02.06.2022
Basiswissen

Neu zugewanderte Schülerinnen und Schüler

Was versteht man unter neu zugewanderten Schülerinnen und Schülern? Wie neu zugewanderte Kinder und Jugendliche schulisch eingebunden sowie gefördert werden können und warum es sich um
keine homogene Gruppe handelt - das erklärt dieses Basiswissen.

Definition

Als neu zugewandert werden diejenigen Schülerinnen und Schüler bezeichnet, die im schulpflichtigen Alter, d. h. mit sechs Jahren oder älter, nach Deutschland zuziehen und zu diesem Zeitpunkt über keine oder geringe Deutschkenntnisse verfügen (vgl. Massumi/von Dewitz et al. 2015). Ein Schüler oder eine Schülerin wird nicht dauerhaft als „neu zugewandert“ bezeichnet: Sind die Deutschkenntnisse einer Schülerin oder eines Schülers so gut, dass sie oder er ohne weitere Unterstützung im Fachunterricht einer Regelklasse sprachlich zurechtkommt, besteht auch keine Notwendigkeit mehr, von einer neu zugewanderten Schülerin bzw. einem neu zugewanderten Schüler zu sprechen.
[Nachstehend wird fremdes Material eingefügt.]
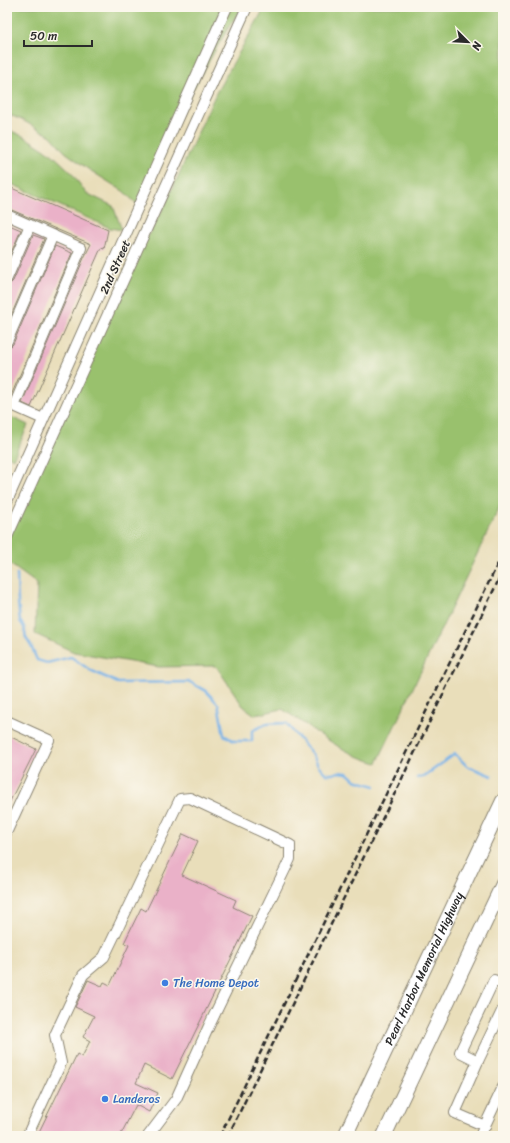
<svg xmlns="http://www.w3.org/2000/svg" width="510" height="1143" viewBox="0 0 510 1143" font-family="Sriracha,sans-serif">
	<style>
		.green { fill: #99c16d; stroke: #62764c }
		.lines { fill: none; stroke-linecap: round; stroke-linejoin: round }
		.stream { stroke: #76b1e7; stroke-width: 2.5 }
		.building { fill: #eab1c8 }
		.minor-casing { stroke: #8a8472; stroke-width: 12 }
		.highway-casing { stroke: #8a8472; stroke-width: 16 }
		.minor { stroke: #fff; stroke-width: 10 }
		.highway { stroke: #fff; stroke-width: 14 }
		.rail { stroke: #2b2b2b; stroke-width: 2.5; stroke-dasharray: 6 3; stroke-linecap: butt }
		.shop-dot { fill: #3f7fe0; stroke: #fbf7ec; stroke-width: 1.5 }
		.labels { text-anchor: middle; stroke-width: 3; stroke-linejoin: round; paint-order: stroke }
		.street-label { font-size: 12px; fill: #2b2b2b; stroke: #fbf7ec }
		.shop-label { font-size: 12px; fill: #366cbe; stroke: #fbf7ec; text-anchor: start }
	</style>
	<rect width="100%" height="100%" fill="#fbf7ec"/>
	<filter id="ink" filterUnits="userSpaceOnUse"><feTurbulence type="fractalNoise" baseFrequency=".025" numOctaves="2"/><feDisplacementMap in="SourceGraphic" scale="8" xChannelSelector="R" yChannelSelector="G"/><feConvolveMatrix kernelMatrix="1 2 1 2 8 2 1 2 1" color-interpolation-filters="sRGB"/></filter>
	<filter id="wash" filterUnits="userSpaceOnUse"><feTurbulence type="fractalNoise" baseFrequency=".012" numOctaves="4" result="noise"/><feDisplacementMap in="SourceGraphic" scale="16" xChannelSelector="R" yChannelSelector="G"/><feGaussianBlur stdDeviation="0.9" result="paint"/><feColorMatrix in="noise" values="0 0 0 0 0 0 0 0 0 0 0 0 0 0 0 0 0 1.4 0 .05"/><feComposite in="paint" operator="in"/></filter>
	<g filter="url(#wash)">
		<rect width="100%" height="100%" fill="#e9deba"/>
		<g class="green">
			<polygon points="7,7 242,7 227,30 189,96 137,204 123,191 88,169 65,152 51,136 22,120 7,114"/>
			<path d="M265,7H503V500L377,763C342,754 312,728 282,709L255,715L243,706L216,666L159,667L74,652L35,634L37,584L7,562V541L133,262L164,207L216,93Z"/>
			<polygon points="7,129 25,137 53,155 71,172 86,193 113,206 122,230 110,228 7,182"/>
			<polygon points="7,415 28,425 13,459 7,455"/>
		</g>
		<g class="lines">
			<g class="stream">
				<polyline points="17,574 18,602 20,621 24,627 26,638 31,646 37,660 47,663 71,657 90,670 118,683 190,682 206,691 218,704 224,735 234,741 252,741 252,731 266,724 286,723 313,755 318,765 326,774 333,774 338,772 347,773 355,780 375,786"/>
				<polyline points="417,778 426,775 455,754 467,766 492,776"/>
			</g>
		</g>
		<g id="blocks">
			<g class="building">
				<polygon points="7,186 108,230 104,249 101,248 31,407 22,403 84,258 91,244 7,208"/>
				<polygon points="7,224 21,230 7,262"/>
				<polygon points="33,235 44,239 7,325 7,284 11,283 13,281"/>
				<polygon points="55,246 72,253 10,398 7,396 7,347 11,346 13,344"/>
				<polygon points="7,735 36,749 7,807"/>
				<polygon points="183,834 198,841 182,875 236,900 233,907 252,916 172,1079 144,1065 136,1083 158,1093 149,1112 136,1105 120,1136 37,1136 77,1054 82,1057 90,1041 83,1037 94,1016 75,1007 78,1001 88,980 102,986 104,982 110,985 129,945 124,943 141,908 146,911"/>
			</g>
		</g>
	</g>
	<g filter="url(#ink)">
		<use href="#blocks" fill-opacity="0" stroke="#8a8472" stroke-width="1"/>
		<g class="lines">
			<g class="minor-casing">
				<g id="minor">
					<polyline points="7,215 81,248 14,406 43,419"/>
					<polyline points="7,278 30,225"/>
					<polyline points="7,341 53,235"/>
					<polyline points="7,501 227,7"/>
					<polyline points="7,537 247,7"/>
					<polyline points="7,721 49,740 7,831"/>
					<polyline points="478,1061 503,1009"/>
					<polyline points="485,1126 455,1113 478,1061 460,1052 494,980 503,984"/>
					<polyline points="27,1136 61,1063 55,1035 83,975 104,957 180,799 190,798 290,845 290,859 209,1026 176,1099 148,1136"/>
					<polyline points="480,1136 503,1087"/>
				</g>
			</g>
			<g class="highway-casing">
				<g id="highway">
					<path id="s1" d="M345,1136L503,801"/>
					<polyline points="384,1136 503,884"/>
				</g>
			</g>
			<use href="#minor" class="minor"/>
			<use href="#highway" class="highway"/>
			<g class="rail">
				<polyline points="220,1136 503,553"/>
				<polyline points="228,1136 503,571"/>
			</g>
		</g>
	</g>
	<g class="shop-dot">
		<circle cx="165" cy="983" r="4"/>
		<circle cx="105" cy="1099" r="4"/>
	</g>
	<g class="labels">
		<g class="street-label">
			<text transform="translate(115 267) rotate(-66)" y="4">2nd Street</text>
			<text dy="4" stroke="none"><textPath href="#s1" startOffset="185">Pearl Harbor Memorial Highway</textPath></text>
		</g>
		<g class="shop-label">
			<text x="173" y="987">The Home Depot</text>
			<text x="113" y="1103">Landeros</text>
		</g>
	</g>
	<rect width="510" height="1143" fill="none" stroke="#fbf7ec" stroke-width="24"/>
	<g transform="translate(468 42) rotate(114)" stroke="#fbf7ec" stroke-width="3" paint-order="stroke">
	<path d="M0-3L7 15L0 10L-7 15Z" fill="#2b2b2b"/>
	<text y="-6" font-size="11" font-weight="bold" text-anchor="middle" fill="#2b2b2b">N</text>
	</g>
	<path d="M24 40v6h68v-6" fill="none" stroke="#2b2b2b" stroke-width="2"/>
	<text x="30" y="40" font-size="12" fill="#2b2b2b" stroke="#fbf7ec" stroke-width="3" paint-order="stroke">50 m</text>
</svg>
Neu Zugewanderte – keine homogene Gruppe

Da die neu zugewanderten Schülerinnen und Schüler lediglich ihre Migrationserfahrung und die fehlenden Deutschkenntnisse verbinden, verwundert es wenig, dass es sich nicht um eine homogene Gruppe handelt: sie unterscheiden sich in einer Vielzahl von Merkmalen:

Herkunftssprachen und Sprachkompetenzen

Neu zugewanderte Schülerinnen und Schüler kommen – je nach aktuellen Migrationsdynamiken, globalen Krisengebieten oder Kriegen – weltweit aus verschiedenen Herkunftsregionen und sprechen verschiedene Sprachen. Diese haben sie als Erst-, Zweit- und/oder Fremdsprachen durch ihre Familie, ihre Umgebung, die Schule oder weitere Lerngelegenheiten erworben. Viele von ihnen haben schon mehr als eine Sprache gelernt, wenn sie zuwandern. Der Sprachstand in den einzelnen Sprachen kann dabei variieren, vor allem hinsichtlich der schriftlichen Kompetenzen oder der Bildungssprache. Es gibt Schülerinnen und Schüler, die in der lateinischen Schrift alphabetisiert wurden oder diese im Fremdsprachenunterricht – meist im Fach Englisch – neben der Schrift ihrer ersten Sprache gelernt haben. Andere können in ihrer Herkunftssprache lesen und schreiben, jedoch nicht in der lateinischen Schrift, und wieder andere, die nur kurze Zeit oder gar nicht zur Schule gegangen sind, sind noch nicht alphabetisiert.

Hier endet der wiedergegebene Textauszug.